Injury or fatigue of the rotator cuff muscles can lead to poor control of the humeral head and wear of the supraspinatus against the acromion.  This is appreciated as pain over the outside of the shoulder through an arc when the arm is loaded away from the body.  Repetitive use of the arm at and above chest height is a common cause.

Where this wear of the rotator cuff is ongoing, pain tends to wax and wane in proportion to load.  Eventually it is possible to wear a hole in the tendon. This is known as a rotator cuff tear. Less commonly, a violent injury may cause a rotator cuff tear in a normal tendon but usually a less violent injury aggravates an existing tear.

The pain from a rotator cuff tear and impingement syndrome are similar.  Where the tear becomes very large, there may be a specific weakness, however typically the presentation is with a painful arc and night pain.

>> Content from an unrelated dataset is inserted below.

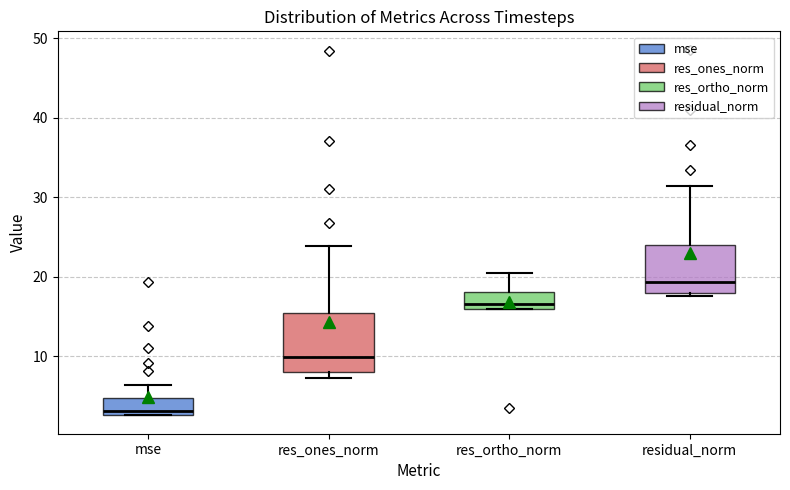

Which box has the highest median line?

residual_norm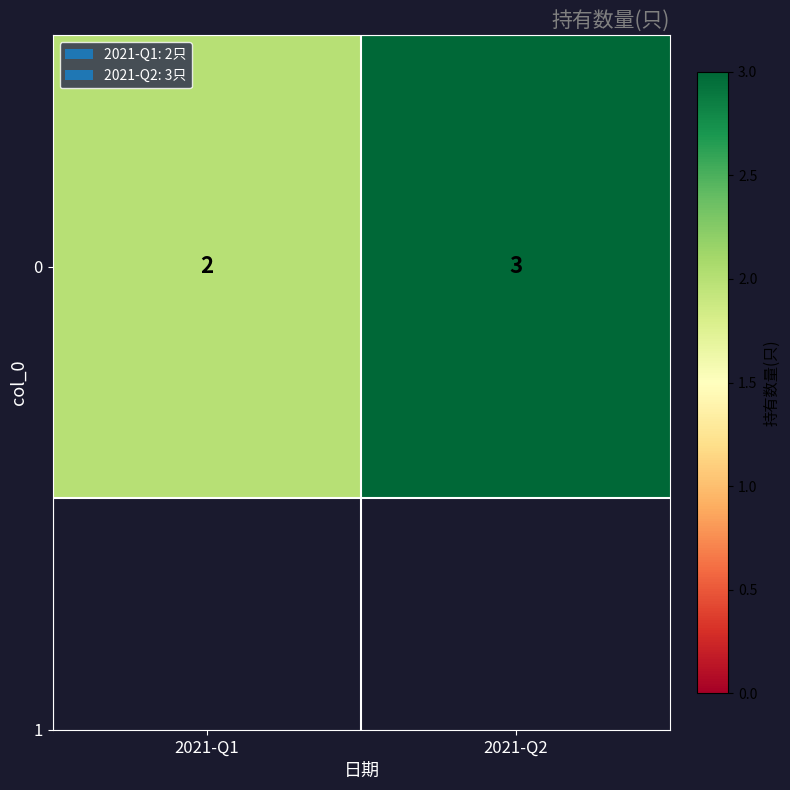

Reading left to right, transcribe all the data shown in this chart.

2021-Q1=2	2021-Q2=3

The conservative management of rotator cuff tear is possible because usually a large proportion of the rotator cuff remains intact and this may compensate for the loss of the torn segment.  Therefore, selective strengthening of those remaining fibres may allow the shoulder to re-gain control and restore good function.  With the passage of time however, the rotator cuff tear will increase in size.

If your pain or poor function is severe, your surgeon may recommend surgery.